Mediakota-online.com
Media sosial akhir-akhir ini diramaikan dengan kemunculan dua istilah yang tengah menjadi perbincangan hangat, yakni “Parcok” dan “Parjo”. Kedua kata ini bukan sekadar jargon biasa, melainkan membawa nuansa politik yang kental dan mencerminkan dinamika sosial di Indonesia.
Dari linimasa X hingga obrolan di platform lain, istilah ini terus bermunculan, mengundang rasa penasaran sekaligus perdebatan di kalangan warganet. Apa sebenarnya makna di balik kedua istilah ini?
“Parcok” merupakan singkatan dari “Partai Coklat,” sebuah istilah yang merujuk pada institusi kepolisian. Nama ini terinspirasi dari warna seragam cokelat yang menjadi ciri khas polisi di Indonesia.
Istilah ini mulai mencuat terutama sejak Pemilihan Umum (Pemilu) dan Pilkada 2024, di mana sebagian pihak menuding adanya keterlibatan oknum polisi dalam mendukung kandidat tertentu.
Tuduhan ini membuat “Parcok” menjadi simbol kontroversi, terutama di kalangan yang kritis terhadap jalannya demokrasi.
Sementara itu, “Parjo” sering dikaitkan dengan “Partai Ijo,” yang diyakini sebagai julukan untuk Tentara Nasional Indonesia (TNI) karena seragam hijau yang identik dengan mereka.
Meski tak sepopuler “Parcok,” istilah ini kerap muncul dalam diskusi politik serupa, terutama saat membahas dugaan cawe-cawe aparat dalam kontestasi kekuasaan.
“Parjo” menjadi semacam cerminan rivalitas atau kolaborasi antara dua institusi besar di mata publik, tergantung sudut pandang yang diambil.
Asal-usul kedua istilah ini sebenarnya tidak bisa dilepaskan dari kreativitas warganet dalam menyikapi situasi politik. “Parcok” pertama kali ramai dibicarakan setelah Sekretaris Jenderal PDIP, Hasto Kristiyanto, menggunakan istilah ini untuk mengkritik dugaan intervensi polisi dalam Pilkada 2024.

######

> [SOAL A]: Salin kata demi kata baris-baris catatan di bawah, mulai dari baris yang memuat "order: Rodentia" dan berhenti setelah baris yang memuat "family: Pteridaceae". Kedua baris itu ikut disalin, tetapi gambar tidak disertakan.
Teks di atas dan catatan sesudahnya tidak berasal dari sumber yang sama.

> [DAFTAR CATATAN]:
######

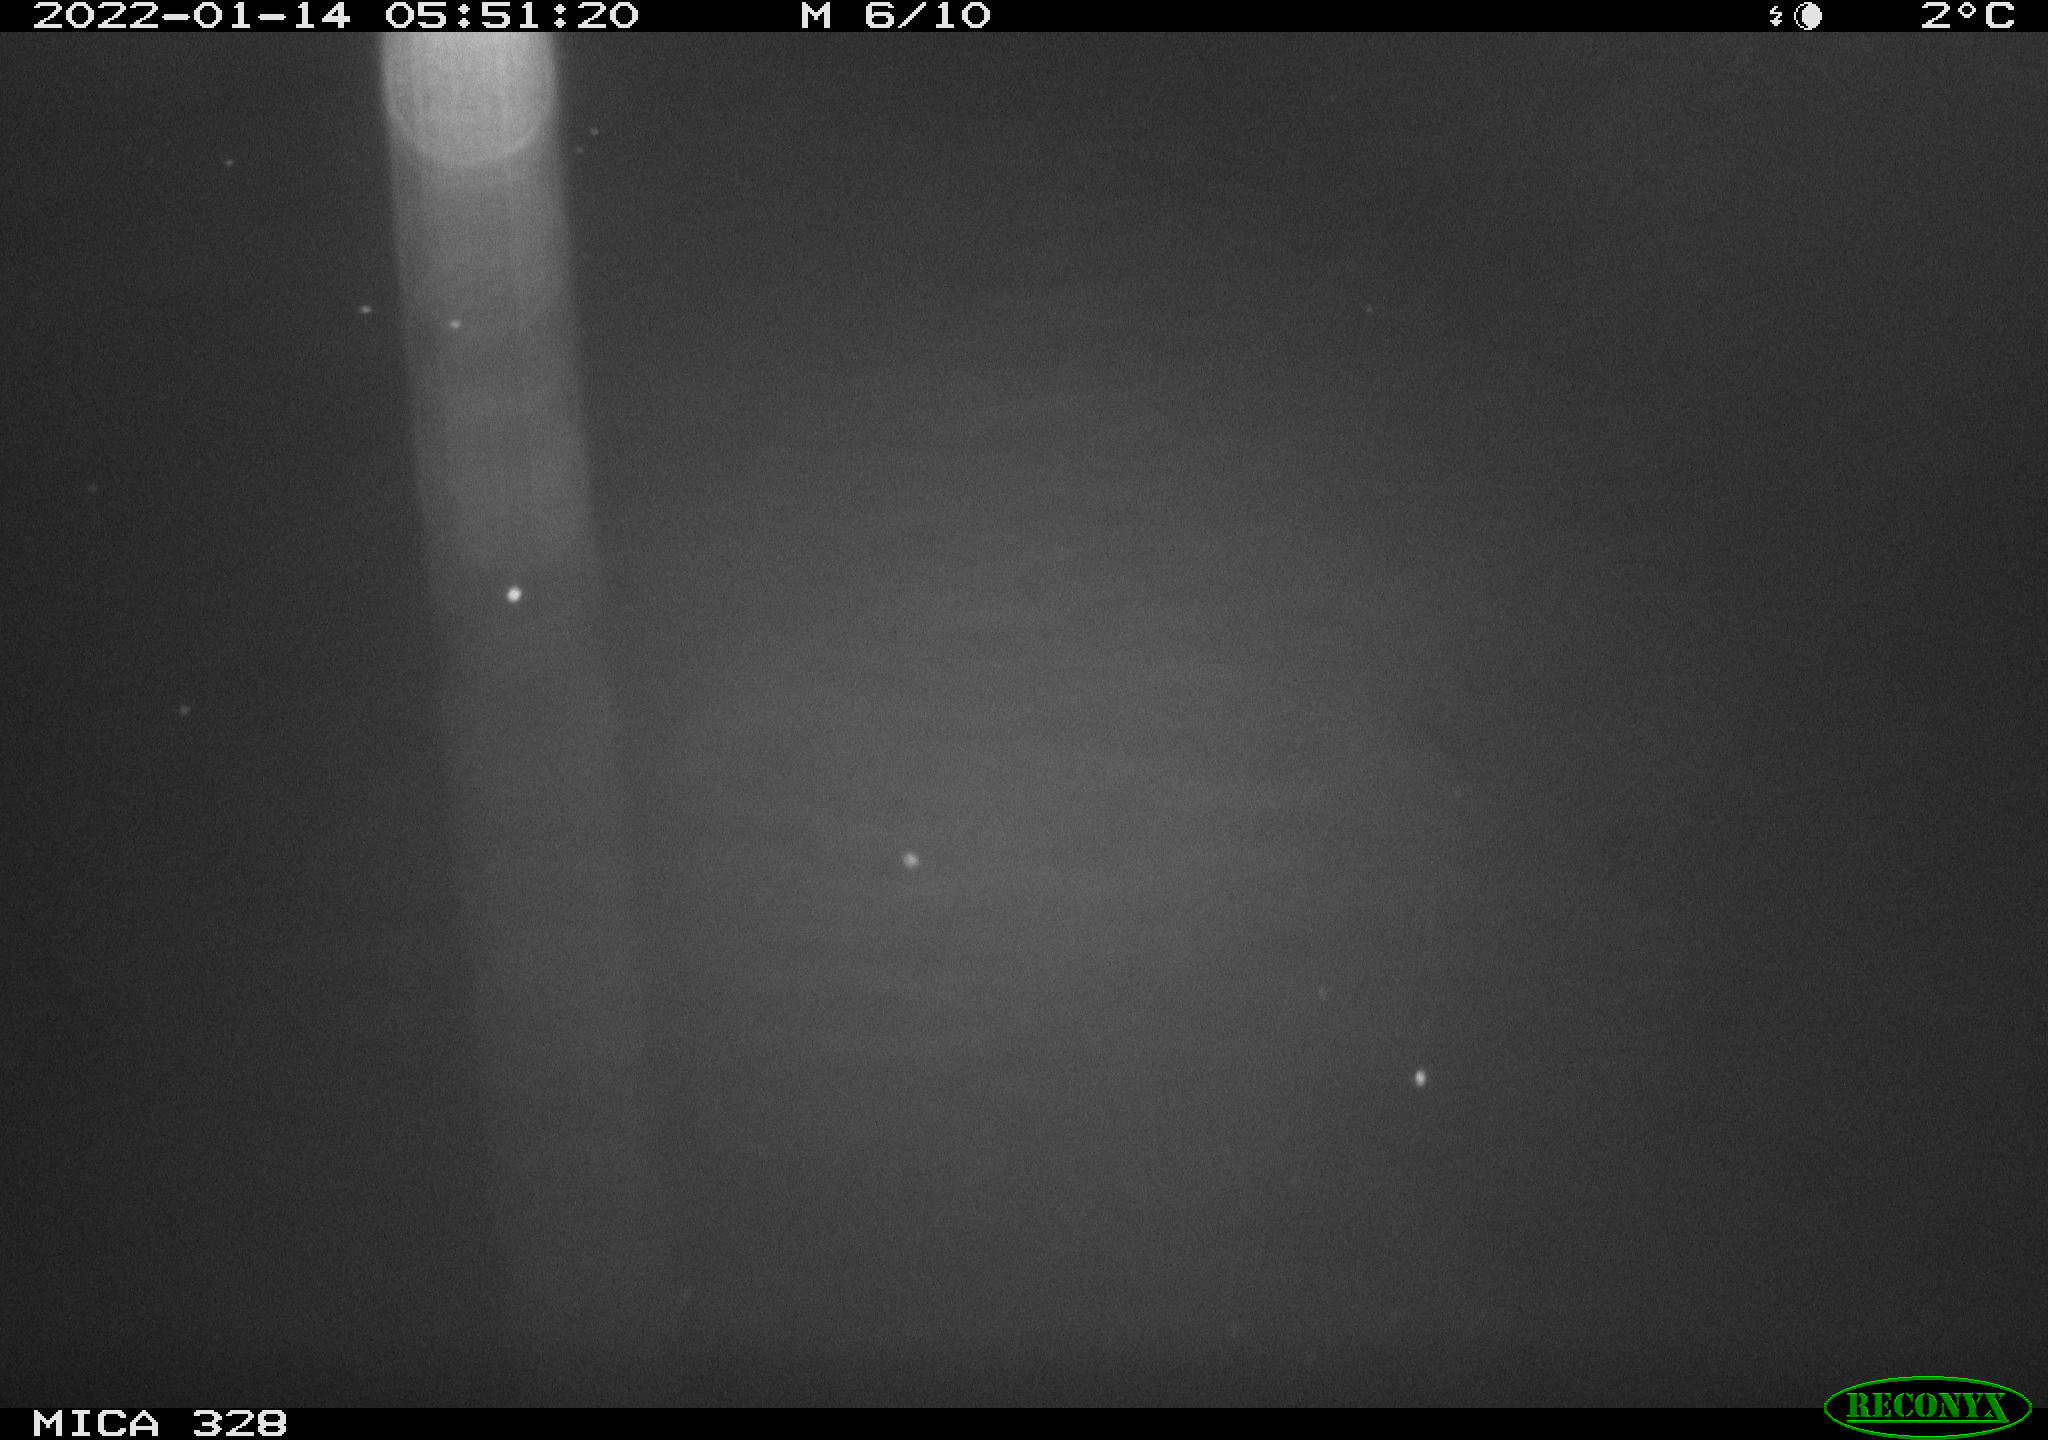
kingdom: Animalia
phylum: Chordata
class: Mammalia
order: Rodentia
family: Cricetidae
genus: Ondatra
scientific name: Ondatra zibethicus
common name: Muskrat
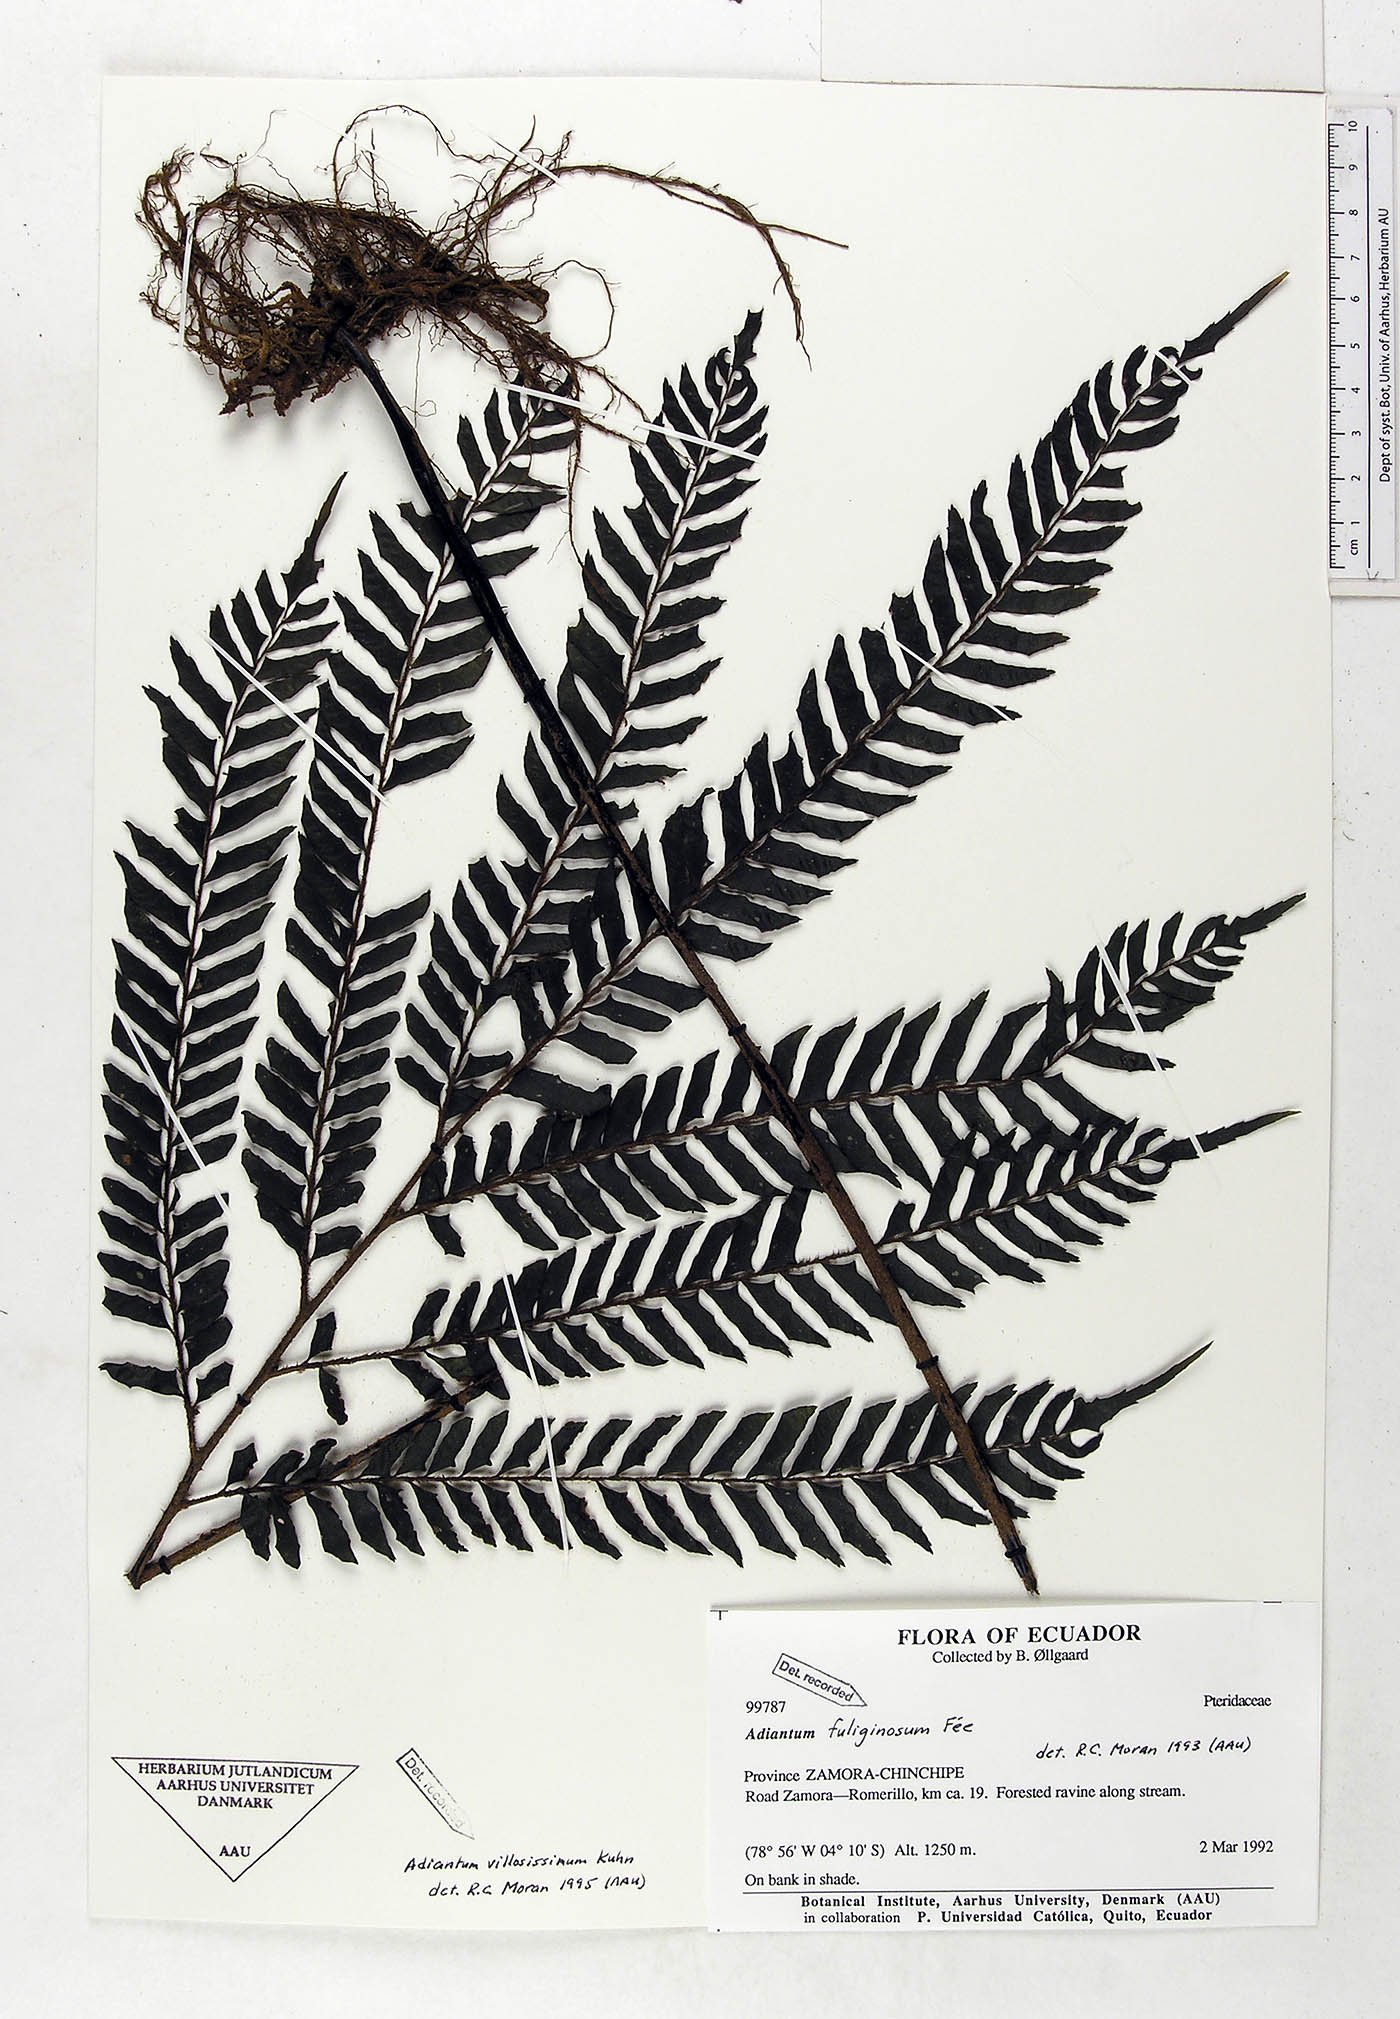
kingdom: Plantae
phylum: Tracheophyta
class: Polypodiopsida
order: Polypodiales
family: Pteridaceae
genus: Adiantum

######

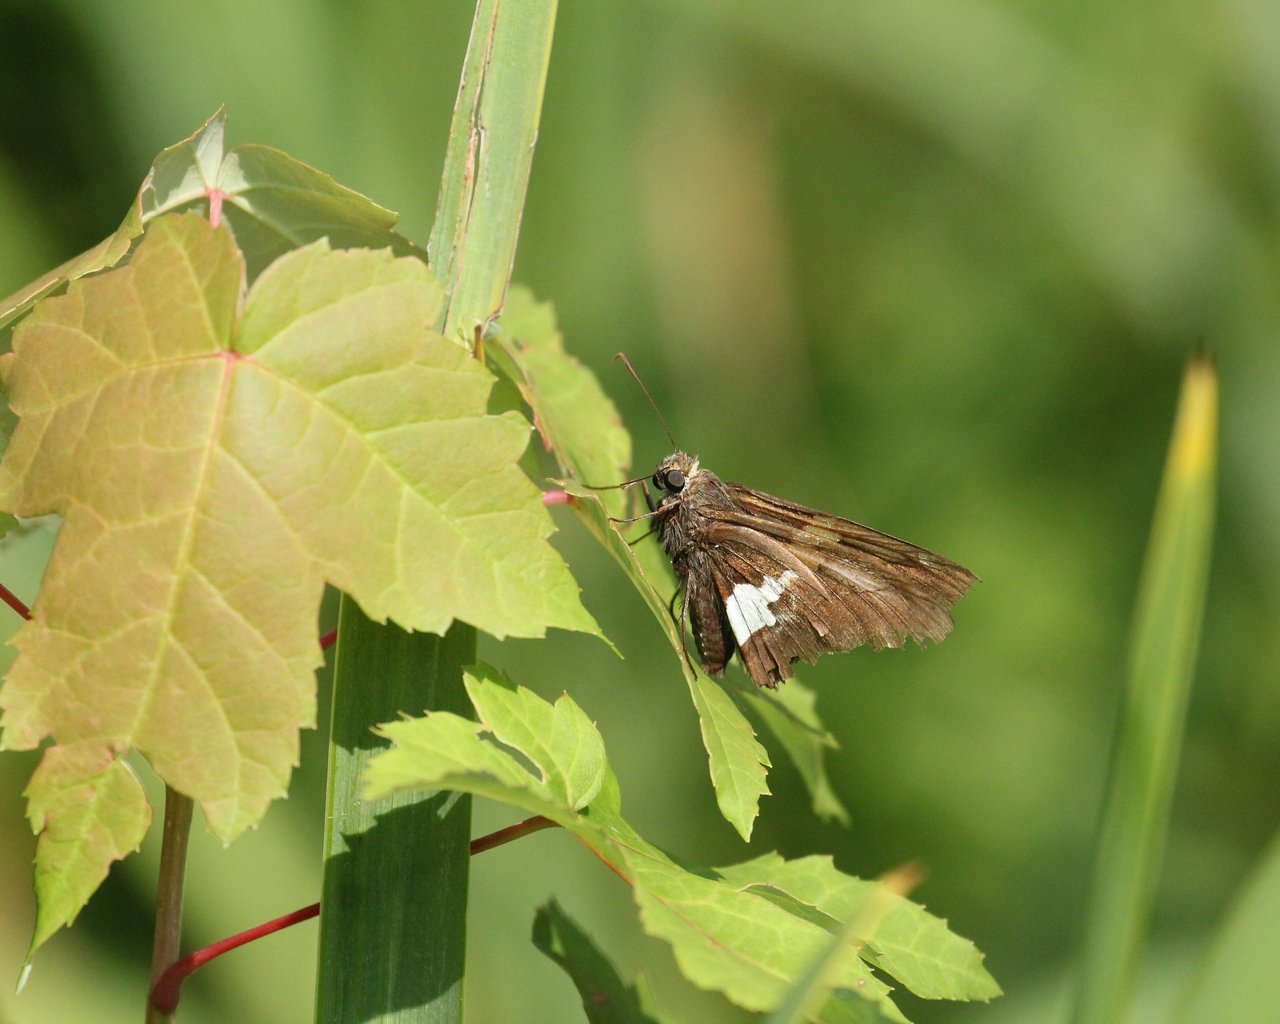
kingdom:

######

> [SOAL B]: Dalam teks tentang istilah "Parcok" dan "Parjo", mengapa kepolisian dijuluki "Parcok"? Jawab dalam satu sampai tiga kalimat.

> [JAWABAN LENGKAP A]:
order: Rodentia
family: Cricetidae
genus: Ondatra
scientific name: Ondatra zibethicus
common name: Muskrat
kingdom: Plantae
phylum: Tracheophyta
class: Polypodiopsida
order: Polypodiales
family: Pteridaceae

> [JAWABAN LENGKAP B]: "Parcok" adalah singkatan dari "Partai Coklat", istilah yang merujuk pada institusi kepolisian. Nama ini terinspirasi dari warna seragam cokelat yang menjadi ciri khas polisi di Indonesia.